Tre giovani vite spezzate in un’esplosione che poteva essere evitata. Due sorelle gemelle di 26 anni e un ragazzo di appena 18, al suo primo giorno di lavoro, sono morti carbonizzati nell’inferno scoppiato il 18 novembre scorso a Ercolano, in un’abitazione trasformata abusivamente in fabbrica di fuochi d’artificio. Oggi, due uomini di San Giuseppe Vesuviano sono stati arrestati con accuse gravissime: omicidio colposo plurimo, disastro colposo e violazioni sistematiche delle norme sulla sicurezza. Ma dietro il caso emerge un fenomeno ben più ampio e pericoloso: quello delle polveriere illegali diffuse in tutta la Campania, un'economia sommersa che resiste a controlli e tragedie.

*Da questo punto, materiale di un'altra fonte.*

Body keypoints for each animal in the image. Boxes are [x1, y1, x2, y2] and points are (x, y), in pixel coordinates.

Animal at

Strage annunciata a Ercolano: dentro l’inferno delle fabbriche illegali di fuochi in Campania
In Campania, la tradizione dei fuochi d’artificio convive da anni con un mercato parallelo, fatto di fabbriche abusive, laboratori improvvisati e manodopera sfruttata. Un vero e proprio sistema che si nutre della fragilità economica dei territori, del bisogno di lavorare, e del silenzio di intere comunità. I fuochi vengono prodotti in case isolate, garage, capannoni nascosti nella campagna o tra le palazzine dei quartieri popolari. Nessuna autorizzazione, nessuna formazione, nessun controllo. E quando qualcosa va storto, i risultati sono esplosivi: morti, feriti, case distrutte e famiglie annientate.

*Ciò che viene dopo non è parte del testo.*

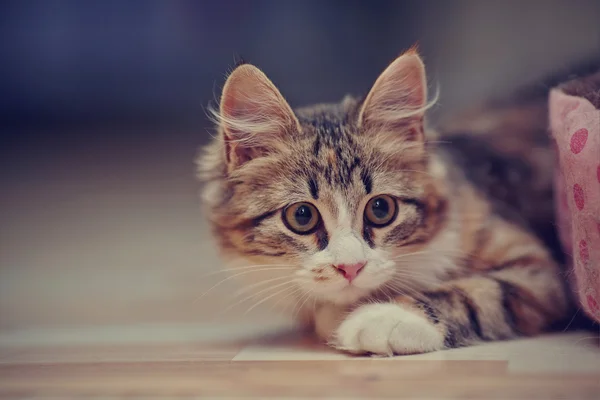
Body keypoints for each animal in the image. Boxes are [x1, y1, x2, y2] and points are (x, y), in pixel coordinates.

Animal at [198, 48, 572, 354]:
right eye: (302, 216)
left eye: (381, 209)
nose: (350, 268)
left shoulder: (540, 270)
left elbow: (478, 292)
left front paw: (387, 318)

La storia simbolo del 18enne morto il primo giorno
Il volto della tragedia di Ercolano è quello del più giovane delle vittime. Aveva 18 anni, ed era appena arrivato sul “posto di lavoro”. Nessun contratto, nessuna spiegazione: solo polveri, micce e una promessa di qualche decina di euro. Non conosceva i rischi, non immaginava che quel primo giorno sarebbe stato anche l’ultimo. Una storia che racconta più di mille dossier sulle condizioni giovanili nel Sud Italia: l’assenza di opportunità, la fame di lavoro, la disperazione che spinge a dire sì anche al pericolo.
L’industria illegale del fuoco: milioni di euro senza regole
Nonostante i controlli delle forze dell’ordine e le operazioni della magistratura, il mercato illegale dei fuochi continua a prosperare. Si stima che il giro d’affari superi i 50 milioni di euro l’anno solo tra Napoli e Caserta. Parte dei prodotti viene venduta in occasione di feste religiose, matrimoni e capodanno, ma sempre più spesso anche ad acquirenti stranieri. In molti casi, la produzione avviene per conto di clan o di reti criminali che usano le fabbriche clandestine anche come copertura per lo stoccaggio di esplosivi destinati ad altri usi.

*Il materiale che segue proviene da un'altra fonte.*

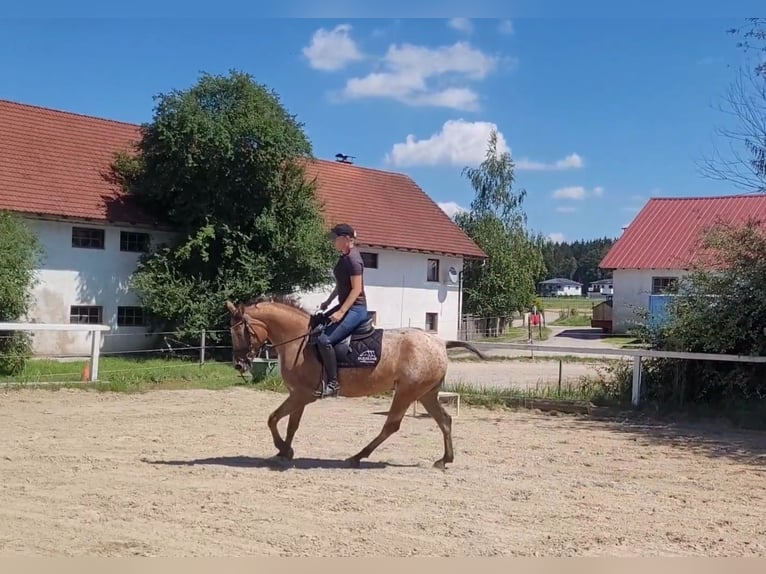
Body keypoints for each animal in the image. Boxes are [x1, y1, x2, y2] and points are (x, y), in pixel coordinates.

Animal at [225, 296, 488, 472]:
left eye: (241, 332)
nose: (238, 364)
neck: (299, 340)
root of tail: (441, 343)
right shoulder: (298, 395)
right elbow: (290, 425)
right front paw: (284, 451)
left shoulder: (302, 395)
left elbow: (273, 419)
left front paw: (282, 449)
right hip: (425, 393)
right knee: (444, 421)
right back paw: (444, 460)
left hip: (406, 392)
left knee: (391, 426)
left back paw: (358, 456)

Controlli inefficaci e territori abbandonati
Il caso di Ercolano è emblematico: l’edificio era già noto alle autorità per attività sospette. Alcune segnalazioni erano arrivate nel corso degli anni, ma nulla è stato fatto per fermare definitivamente quella catena di produzione. Come in molte altre periferie italiane, le responsabilità si perdono tra burocrazia lenta, mancanza di personale e scarico di competenze tra enti. Intanto, il rischio resta quotidiano. I residenti raccontano di “scoppi notturni”, odori strani, furgoni che vanno e vengono. Ma spesso si tace, per paura o per convenienza.
Un dolore che chiede giustizia vera
Le famiglie delle tre vittime non vogliono solo una condanna penale. Chiedono che questa volta la tragedia non venga archiviata come fatalità. “Non erano colpe loro – ha detto il padre delle due ragazze – erano solo andate a lavorare. Non può essere normale morire così”. Un dolore che attraversa tutta la comunità di Ercolano, colpita più volte da eventi simili. L’ultima grande esplosione risale a meno di due anni fa. Anche lì, una fabbrica abusiva. Anche lì, morti e silenzi.
Serve una risposta strutturale, non emergenziale
La vera sfida, ora, è politica e culturale. Non basta un’operazione di polizia o qualche arresto. Serve un piano straordinario per bonificare il territorio, dare alternative ai giovani, riportare legalità dove oggi regna la rassegnazione. Perché ogni volta che una casa esplode, non muoiono solo delle persone. Muore anche un pezzo di società civile, incapace di proteggere i suoi figli dal lavoro che uccide.